徐行しながら見ていると、いろいろな作物が並ぶなかにキャベツも数株確認できた。
「あーキャベツあるよ、ルウちゃん。ほらほらあそこ」
ルウちゃんも見つけて、前足を持ち上げて喜んでみせると、ドスンと足をおろして車体を大きく揺らした
不審な車に気付いたのか、ふいと野良仕事をしていたおばあさんが草の繁みから飛び出てきて、私は知らないふりをして、その場を急いで離れた。おばあさんは不思議そうにずっとこちらを見ていた。

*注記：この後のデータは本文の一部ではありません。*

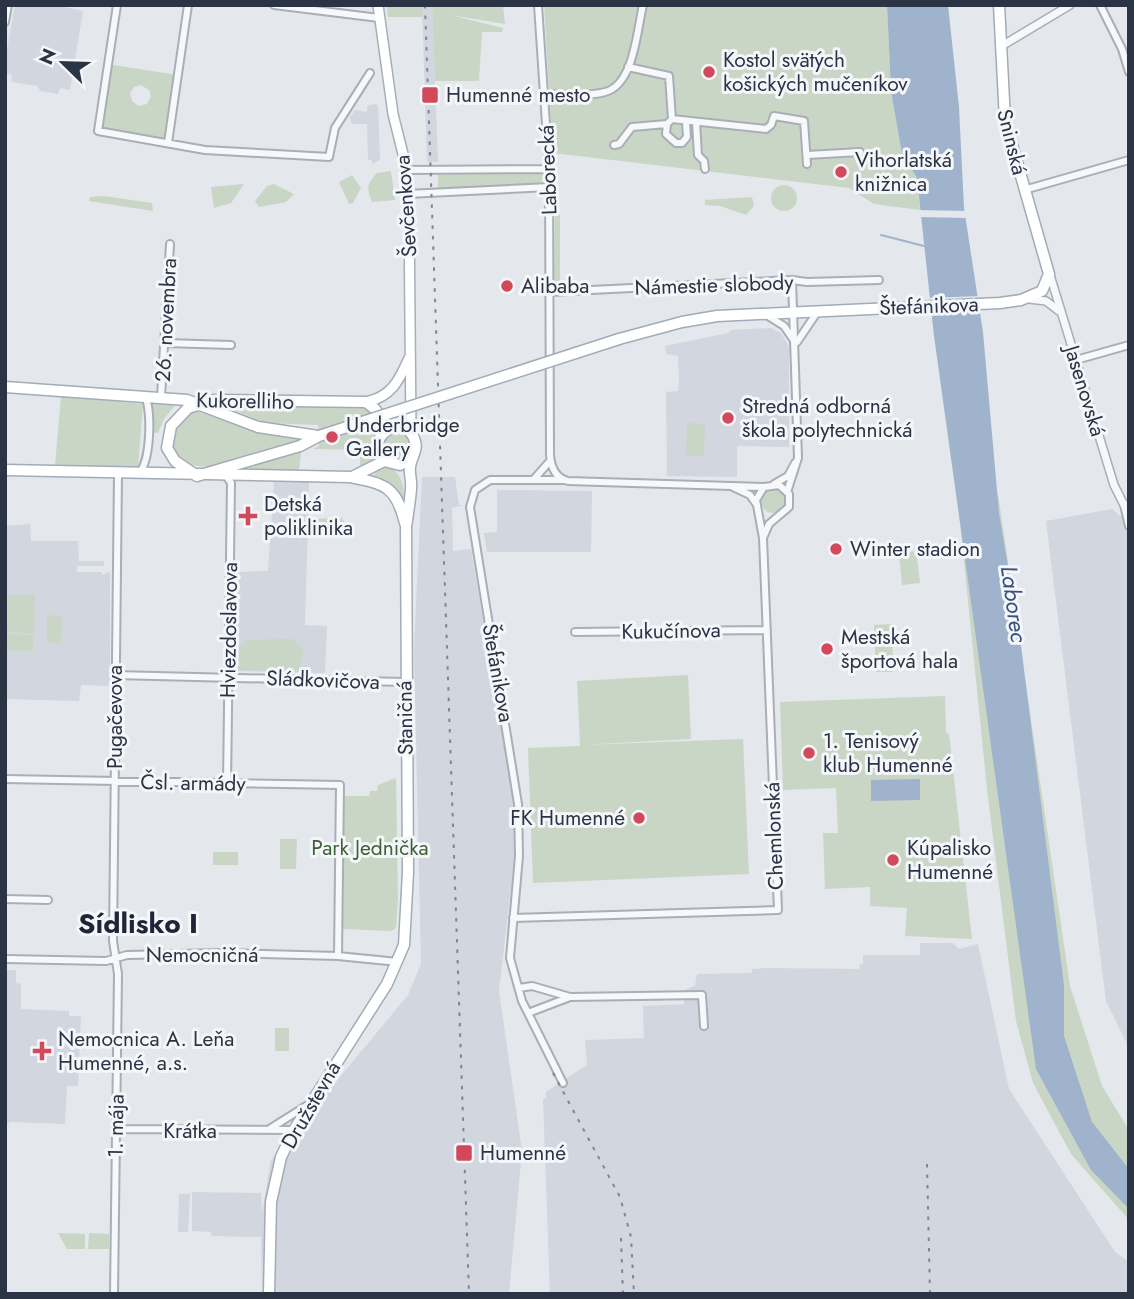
<svg xmlns="http://www.w3.org/2000/svg" width="1134" height="1299" font-family="Jost,sans-serif">
<rect width="100%" height="100%" fill="#e4e7ec"/>
<path fill="#d2d6de" d="M15,5H55L83,11L70,90L60,88L58,94L40,91L38,86L11,82L12,75L5,73V61Z
M422,5H432L438,162H427Z
M374,104L378,105L380,160L372,164V160H368L367,124H352L350,117L355,110L367,112V106Z
M771,328L781,333L789,347V447L737,446V477L667,476L666,392L678,391L679,383L678,356L666,354L665,346L728,333L731,330Z
M422,477H455L459,505H464L452,508L453,551L471,549L515,810L516,843L499,991L522,1151L509,1294H262L261,1237L211,1236V1232L192,1231V1192L261,1193L262,1213L271,1160L408,995L421,964L414,649Z
M274,482H309L305,625L327,626L325,673L233,671L236,572L268,571Z
M497,490L592,491L591,552H487L484,533L497,532Z
M1112,509L1120,516L1129,515V1048L1106,1001L1046,521Z
M30,524L31,541H78L79,561H104V566H77V572H102V575L110,572V686L81,685L79,701L5,699V526Z
M920,943H953L959,949L978,944L1009,1089L1115,1252L1129,1262V1294H550L543,1099L546,1098V1092L587,1065L585,1040L644,1038L643,1006L684,1004L685,990L695,986L697,974L752,973V969L767,968L859,969L860,964H863V955H920Z
M5,970H16V983L21,984V1009L69,1011V1016H81L78,1086H67L65,1124L11,1122L5,1125Z
M179,1194H190L188,1232H178Z"/>
<path fill="#c9d6c5" fill-rule="evenodd" d="M387,5H422L423,17H388Z
M432,5H503L505,24L450,15L503,28L502,32H482L479,81H435Z
M544,5H887L891,91L902,153L917,178L920,210L874,204L849,188L553,153Z
M108,64L177,75L168,143L98,131ZM141,85L149,90L151,96L147,104L139,106L132,101L130,93L134,87Z
M391,171L395,200L372,202C366,188 367,184 377,173Z
M541,172L545,177L540,184L438,188V175Z
M352,175L361,188L353,203L349,204L339,182Z
M244,184L231,203L214,208L211,187Z
M274,184L294,194L286,202L259,207L255,201L267,186Z
M771 198a13 13 0 1 1 26 0a13 13 0 1 1-26 0Z
M104,196L152,203L153,211L89,201L90,197Z
M752,197L754,206L746,215L720,206L705,205V200Z
M555,209L560,213V288L554,283Z
M61,396L143,404L138,467L55,466Z
M150,400L176,404L164,419L158,433L150,432Z
M218,404L365,406L384,427L379,459L360,470V450L313,449L319,446L318,425L266,423Z
M199,412L264,433L308,439C277,448 228,470 197,466C162,461 168,415 199,412Z
M687,423L705,424L704,456H686Z
M382 446a15 15 0 1 1 30 0a15 15 0 1 1-30 0Z
M301,452L299,471H235Z
M383,466C400,468 405,485 404,500L390,483L374,476L375,471Z
M761 501a12 12 0 1 1 24 0a12 12 0 1 1-24 0Z
M998,494L1070,986L1102,1086L1129,1130V1220L1071,1154L1033,1083L1016,1021L987,789L958,502Z
M341,518L344,521L341,536L314,537L311,534V521L314,519Z
M916,551L920,583L902,585L899,553Z
M8,595H35L34,633L7,632Z
M47,615L62,616L61,643H47Z
M892,624L893,672H876L874,625Z
M5,634L34,635L33,651L5,650Z
M293,639L304,650L300,666L306,667V671L236,670L237,666H242C235,656 237,646 247,640Z
M688,675L691,739L582,745L743,739L749,874L533,883L528,748L580,746L577,681Z
M945,696L946,733L949,734L972,939L905,936L907,908L870,906V887L825,889L823,833H838L836,788L783,790L780,702Z
M396,778L398,900L396,928L391,931L342,929L343,796H369L370,791H377L378,785Z
M280,839H297L296,869H280Z
M213,852H238V865H213Z
M275,1028H289V1051H275Z
M58,1233L85,1234V1249H67Z
M89,1233L109,1234V1249H88Z"/>
<path fill="#9fb4cc" d="M887,5H948L959,107L964,208L983,332L999,513L1019,630L1064,985V1036L1092,1122L1129,1169V1209L1091,1170L1036,1069L934,336L917,178L902,154L891,91Z
M920,779V800L871,801V780Z"/>
<path fill="#e4e7ec" d="M917,210L968,211L969,218L918,217Z
M982,296L984,311L928,314L926,298Z"/>
<g fill="none" stroke-linecap="round" stroke-linejoin="round">
<path stroke="#9fb4cc" stroke-width="2" d="M881,235L924,246"/>
<defs>
<path id="minor" d="M117,5L98,131L205,150L329,157L335,128L370,73
M274,5L379,18
M538,5L549,169L550,455C551,467 555,478 568,481L764,487
M1100,5L1122,49L1129,72
M5,22L8,5
M628,67L669,76L672,119L766,129L771,125L774,116L804,121L807,164
M544,94C563,94 587,97 605,92C634,85 637,30 643,5
M672,119L667,124L666,134L676,143H682L687,137L686,122
M696,122L698,155L704,161L705,169
M168,143L188,5
M614,145L619,144L632,127L667,124
M807,155L860,152
M405,170L549,169
M1024,190L1129,160
M407,194L549,187
M550,292L792,280L807,282L879,280
M765,314L784,326L795,342
M797,342L818,311
M165,343L231,345
M1076,360L1129,345
M161,397L170,244
M138,474C151,463 152,411 145,396
M534,479L550,461
M774,484L788,476L795,463
M733,487L750,495L757,505
M787,492L798,458L792,280
M1124,505L1129,526
M575,632L767,630
M115,675L404,682
M5,779L340,785L338,956
M227,784L231,483L227,477
M5,899L48,900
M513,918L778,910L763,538L756,500L764,487L779,485L789,494V507L769,524L763,538
M5,959L106,961L127,955L224,953L338,956L398,962
M519,988L532,986L570,997
M528,1013L570,997L702,995L704,1026
M563,1083L522,1001L510,958L519,856L518,804L470,507L475,490L490,480H564
M271,1128L306,1106
M115,1129L294,1130
M114,1294L118,974L113,941L118,474"/>
<path id="tertiary" d="M1000,47L1070,5
M1050,275L1114,485L1124,505H1129
M1029,299L1046,301L1059,311"/>
<path id="secondary" d="M378,5L393,114L403,154L409,209L411,433
M366,402C391,397 399,381 409,358"/>
<path id="primary" d="M619,339L682,322L717,316L1000,303L1021,300L1042,291L1049,274L1005,120L999,5
M5,387L187,400L258,427L318,436
M319,436L300,446L197,476L175,461L167,448L171,426L188,408L215,400L366,402L375,409L389,428
M5,470L350,477C385,484 396,486 405,523
M354,476L384,461
M269,1294L271,1202L281,1157L294,1130L387,984L404,945L408,872L406,527C408,514 410,501 411,489C412,481 409,474 410,467C411,458 418,450 415,441C408,418 380,426 377,446L384,461L400,465L412,458"/>
</defs>
<use href="#minor" stroke="#a9aeb7" stroke-width="10"/>
<use href="#tertiary" stroke="#a9aeb7" stroke-width="10"/>
<use href="#secondary" stroke="#a9aeb7" stroke-width="12"/>
<use href="#primary" stroke="#a3abb8" stroke-width="13"/>
<use href="#minor" stroke="#f7f8fa" stroke-width="6"/>
<use href="#tertiary" stroke="#f7f8fa" stroke-width="7"/>
<use href="#secondary" stroke="#fff" stroke-width="9"/>
<use href="#primary" stroke="#fff" stroke-width="10"/>
<path stroke="#7d8696" stroke-width="2" stroke-dasharray="3.5 7" stroke-linecap="butt" d="M425,5L469,1294
M553,1073L620,1197L631,1237L634,1294
M927,1164L930,1294
M621,1238L623,1294"/>
<defs>
<path id="primary-bridge" d="M319,436L619,339"/>
</defs>
<use href="#primary-bridge" stroke="#a3abb8" stroke-width="13" stroke-linecap="butt"/>
<use href="#primary-bridge" stroke="#fff" stroke-width="10"/>
</g>
<g fill="#d1495b" stroke="#f4f6f9" stroke-width="2.5">
<circle cx="709" cy="72" r="7"/>
<rect x="421" y="86" width="18" height="18" rx="3.5"/>
<circle cx="841" cy="172" r="7"/>
<circle cx="507" cy="286" r="7"/>
<circle cx="728" cy="418" r="7"/>
<circle cx="332" cy="437" r="7"/>
<path d="M244.5 505.5h7v7h7v7h-7v7h-7v-7h-7v-7h7z"/>
<circle cx="836" cy="549" r="7"/>
<circle cx="827" cy="649" r="7"/>
<circle cx="809" cy="753" r="7"/>
<circle cx="639" cy="818" r="7"/>
<circle cx="893" cy="860" r="7"/>
<path d="M38.5 1040.5h7v7h7v7h-7v7h-7v-7h-7v-7h7z"/>
<rect x="455" y="1144" width="18" height="18" rx="3.5"/>
</g>
<g text-anchor="middle" dominant-baseline="central" stroke-width="6" stroke-linejoin="round" paint-order="stroke">
<g font-size="21" fill="#2b3445" stroke="#f4f6f9" text-anchor="start">
<text x="723" y="60">Kostol svätých<tspan x="723" dy="24">košických mučeníkov</tspan></text>
<text x="446" y="95">Humenné mesto</text>
<text x="855" y="160">Vihorlatská<tspan x="855" dy="24">knižnica</tspan></text>
<text x="521" y="286">Alibaba</text>
<text x="742" y="406">Stredná odborná<tspan x="742" dy="24">škola polytechnická</tspan></text>
<text x="346" y="425">Underbridge<tspan x="346" dy="24">Gallery</tspan></text>
<text x="264" y="504">Detská<tspan x="264" dy="24">poliklinika</tspan></text>
<text x="850" y="549">Winter stadion</text>
<text x="841" y="637">Mestská<tspan x="841" dy="24">športová hala</tspan></text>
<text x="823" y="741">1. Tenisový<tspan x="823" dy="24">klub Humenné</tspan></text>
<text x="625" y="818" text-anchor="end">FK Humenné</text>
<text x="907" y="848">Kúpalisko<tspan x="907" dy="24">Humenné</tspan></text>
<text x="58" y="1039">Nemocnica A. Leňa<tspan x="58" dy="24">Humenné, a.s.</tspan></text>
<text x="480" y="1153">Humenné</text>
</g>
<g font-size="21" fill="#2b3445" stroke="#f4f6f9">
<text transform="translate(1012 142) rotate(76)">Sninská</text>
<text transform="translate(548 170) rotate(-92)">Laborecká</text>
<text transform="translate(406 206) rotate(-94)">Ševčenkova</text>
<text transform="translate(714 285) rotate(-2)">Námestie slobody</text>
<text transform="translate(929 306) rotate(-2)">Štefánikova</text>
<text transform="translate(166 320) rotate(-87)">26. novembra</text>
<text transform="translate(1085 391) rotate(73)">Jasenovská</text>
<text transform="translate(245 401) rotate(1)">Kukorelliho</text>
<text transform="translate(229 630) rotate(-89)">Hviezdoslavova</text>
<text transform="translate(671 631) rotate(-1)">Kukučínova</text>
<text transform="translate(498 673) rotate(80)">Štefánikova</text>
<text transform="translate(323 680) rotate(2)">Sládkovičova</text>
<text transform="translate(115 717) rotate(-90)">Pugačevova</text>
<text transform="translate(405 718) rotate(-91)">Staničná</text>
<text transform="translate(193 783) rotate(1)">Čsl. armády</text>
<text transform="translate(774 836) rotate(-92)">Chemlonská</text>
<text x="202" y="955">Nemocničná</text>
<text transform="translate(311 1105) rotate(-60)">Družstevná</text>
<text transform="translate(116 1126) rotate(-89)">1. mája</text>
<text x="190" y="1131">Krátka</text>
</g>
<g font-size="21" fill="#3f6138" stroke="#f4f6f9">
<text x="370" y="848">Park Jednička</text>
</g>
<g font-size="23" font-style="italic" fill="#34527a" stroke="#f4f6f9">
<text transform="translate(1014 604) rotate(82)">Laborec</text>
</g>
<g font-size="28" font-weight="bold" fill="#1d2536" stroke="#f4f6f9">
<text x="138" y="923">Sídlisko I</text>
</g>
</g>
<rect width="1134" height="1299" fill="none" stroke="#2b3445" stroke-width="14"/>
<g transform="translate(63 63) rotate(293)" stroke="#f4f6f9" stroke-width="5" paint-order="stroke">
<path d="M0-5L12 26L0 18L-12 26Z" fill="#2b3445"/>
<text y="-10" font-size="19" font-weight="bold" text-anchor="middle" fill="#2b3445">N</text>
</g>
</svg>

「でも今のはちょっと少ないよね、キャベツ。ルウちゃんなら三日で食べきっちゃう。もっとさ、どーんと、一面キャベツ畑じゃなきゃ。ね?」
ルウちゃんは何も言わなかった。昨日はいっぱい食べたのに、もうお腹が空いているのかもしれない。
「ルウちゃん?」
私は引き返して、もと来た道を急いで戻った。
無人販売所に並ぶ新鮮な野菜をルウちゃんはすべて食べた。私が見張っている間に、端から順に鼻で上手に絡めとって、次々に食べてしまった。生野菜なのに、それはとても美味しそうに見えて、やっぱりゾウだなと思った。木箱に百円だけ放り込んで、私たちは逃げるようにその場を立ち去った。
自宅に着いた頃にはすっかり日が暮れていた。
バックドアを開けてやると、ルウちゃんは満足げにいびきをかいて眠っていた。おしりを叩いてたたき起こすと、小走りに家に入っていく。
もうちょっとだけ飼ってみて、それから考えよう。これからのこと。きっと大丈夫だから。
私は周囲を警戒して静かに戸を閉めた。